Task to complete :: Each line below that carries the string "begin" must appear in the answer.

Provided information ::
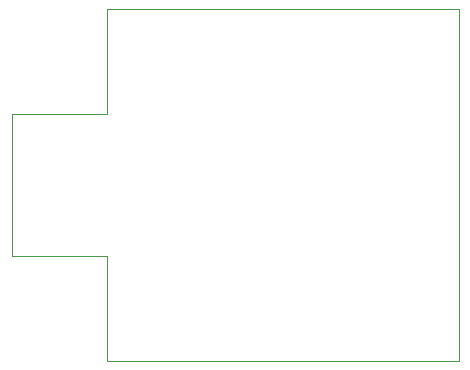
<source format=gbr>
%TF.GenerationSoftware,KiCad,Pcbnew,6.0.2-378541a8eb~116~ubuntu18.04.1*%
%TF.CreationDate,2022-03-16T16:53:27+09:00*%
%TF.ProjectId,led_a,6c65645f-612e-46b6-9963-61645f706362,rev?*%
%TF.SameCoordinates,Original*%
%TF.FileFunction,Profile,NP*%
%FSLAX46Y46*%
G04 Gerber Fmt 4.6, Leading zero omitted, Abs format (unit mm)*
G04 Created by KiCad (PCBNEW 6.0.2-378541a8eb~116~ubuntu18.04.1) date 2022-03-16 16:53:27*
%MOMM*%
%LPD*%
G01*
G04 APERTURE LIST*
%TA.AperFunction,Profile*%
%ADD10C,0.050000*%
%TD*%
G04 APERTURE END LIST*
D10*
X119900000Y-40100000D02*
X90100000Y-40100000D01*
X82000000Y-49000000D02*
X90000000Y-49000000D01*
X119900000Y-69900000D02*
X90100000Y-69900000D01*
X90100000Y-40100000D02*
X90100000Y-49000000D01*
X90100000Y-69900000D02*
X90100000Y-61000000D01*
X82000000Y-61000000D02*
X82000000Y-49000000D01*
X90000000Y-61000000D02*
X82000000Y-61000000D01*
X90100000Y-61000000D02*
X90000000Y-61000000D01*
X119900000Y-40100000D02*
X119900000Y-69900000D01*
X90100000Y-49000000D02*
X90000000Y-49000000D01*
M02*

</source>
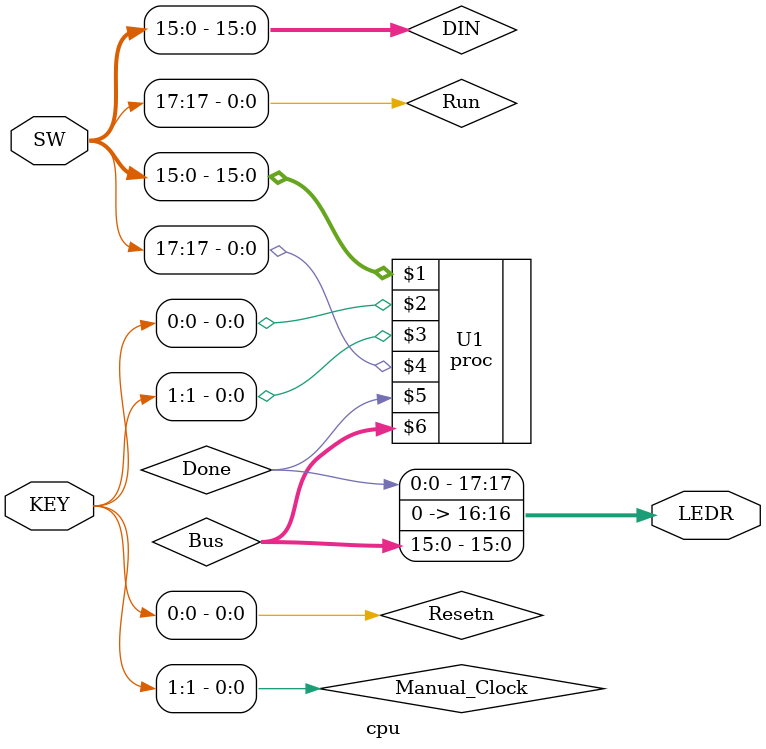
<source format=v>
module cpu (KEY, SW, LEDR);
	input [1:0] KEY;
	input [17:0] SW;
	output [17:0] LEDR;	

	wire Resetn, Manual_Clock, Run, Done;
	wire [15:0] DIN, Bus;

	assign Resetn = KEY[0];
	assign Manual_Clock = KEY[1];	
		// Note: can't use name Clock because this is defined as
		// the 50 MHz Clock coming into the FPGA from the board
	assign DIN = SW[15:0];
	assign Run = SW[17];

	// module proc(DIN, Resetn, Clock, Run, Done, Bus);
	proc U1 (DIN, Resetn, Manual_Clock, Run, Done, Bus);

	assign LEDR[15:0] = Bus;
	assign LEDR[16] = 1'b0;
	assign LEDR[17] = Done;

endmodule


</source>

==

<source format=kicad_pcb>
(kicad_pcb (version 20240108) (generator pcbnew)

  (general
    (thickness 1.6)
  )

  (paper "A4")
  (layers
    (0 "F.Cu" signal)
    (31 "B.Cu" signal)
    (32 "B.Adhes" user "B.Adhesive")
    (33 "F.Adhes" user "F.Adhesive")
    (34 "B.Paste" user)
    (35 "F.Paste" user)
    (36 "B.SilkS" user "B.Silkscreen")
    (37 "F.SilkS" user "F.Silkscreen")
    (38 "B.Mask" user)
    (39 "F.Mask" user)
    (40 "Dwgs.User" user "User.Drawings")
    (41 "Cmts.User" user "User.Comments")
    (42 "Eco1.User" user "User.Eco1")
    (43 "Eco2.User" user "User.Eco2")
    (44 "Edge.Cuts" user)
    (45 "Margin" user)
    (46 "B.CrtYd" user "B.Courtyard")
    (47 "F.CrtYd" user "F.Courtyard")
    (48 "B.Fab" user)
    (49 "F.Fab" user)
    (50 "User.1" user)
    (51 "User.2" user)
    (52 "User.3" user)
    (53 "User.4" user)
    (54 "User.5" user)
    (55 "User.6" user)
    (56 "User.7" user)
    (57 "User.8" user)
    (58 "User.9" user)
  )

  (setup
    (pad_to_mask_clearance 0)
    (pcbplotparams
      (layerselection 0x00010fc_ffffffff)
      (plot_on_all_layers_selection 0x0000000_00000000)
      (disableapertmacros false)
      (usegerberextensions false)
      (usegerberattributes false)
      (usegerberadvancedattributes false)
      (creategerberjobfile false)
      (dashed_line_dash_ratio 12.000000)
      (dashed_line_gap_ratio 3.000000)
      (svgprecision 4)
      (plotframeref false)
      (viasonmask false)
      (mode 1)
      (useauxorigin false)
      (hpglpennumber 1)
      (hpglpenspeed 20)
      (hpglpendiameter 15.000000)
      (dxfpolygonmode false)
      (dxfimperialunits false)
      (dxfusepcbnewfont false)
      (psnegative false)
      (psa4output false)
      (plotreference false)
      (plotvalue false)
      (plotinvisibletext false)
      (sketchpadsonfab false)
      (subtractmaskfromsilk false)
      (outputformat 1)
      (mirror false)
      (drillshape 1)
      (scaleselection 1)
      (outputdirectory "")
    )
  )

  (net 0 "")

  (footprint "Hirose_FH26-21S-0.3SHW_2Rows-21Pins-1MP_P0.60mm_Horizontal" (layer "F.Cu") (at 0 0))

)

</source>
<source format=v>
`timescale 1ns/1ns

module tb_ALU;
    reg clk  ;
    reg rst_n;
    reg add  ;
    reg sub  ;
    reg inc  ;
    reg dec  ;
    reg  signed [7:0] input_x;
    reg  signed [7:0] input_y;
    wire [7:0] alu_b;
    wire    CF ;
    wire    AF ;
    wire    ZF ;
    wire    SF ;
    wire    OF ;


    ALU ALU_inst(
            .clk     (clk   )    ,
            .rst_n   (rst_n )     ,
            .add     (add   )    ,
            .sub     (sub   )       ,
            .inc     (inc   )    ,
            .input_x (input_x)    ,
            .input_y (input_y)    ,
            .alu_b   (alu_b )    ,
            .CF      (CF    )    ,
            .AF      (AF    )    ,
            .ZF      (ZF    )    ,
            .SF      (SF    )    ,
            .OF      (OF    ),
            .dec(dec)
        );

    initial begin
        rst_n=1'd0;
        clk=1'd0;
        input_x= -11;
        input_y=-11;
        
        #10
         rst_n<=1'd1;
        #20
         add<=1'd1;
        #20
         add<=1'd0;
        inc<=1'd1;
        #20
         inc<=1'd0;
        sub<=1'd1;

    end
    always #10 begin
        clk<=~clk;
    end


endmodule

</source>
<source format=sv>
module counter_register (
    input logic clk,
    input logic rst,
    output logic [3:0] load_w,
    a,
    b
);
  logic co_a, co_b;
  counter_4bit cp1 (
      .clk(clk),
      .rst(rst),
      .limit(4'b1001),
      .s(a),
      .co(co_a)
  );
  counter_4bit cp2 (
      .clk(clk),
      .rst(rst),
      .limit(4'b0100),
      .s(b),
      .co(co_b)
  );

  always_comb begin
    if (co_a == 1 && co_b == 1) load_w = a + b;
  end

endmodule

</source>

Solution ::
    initial begin
    always #10 begin
  always_comb begin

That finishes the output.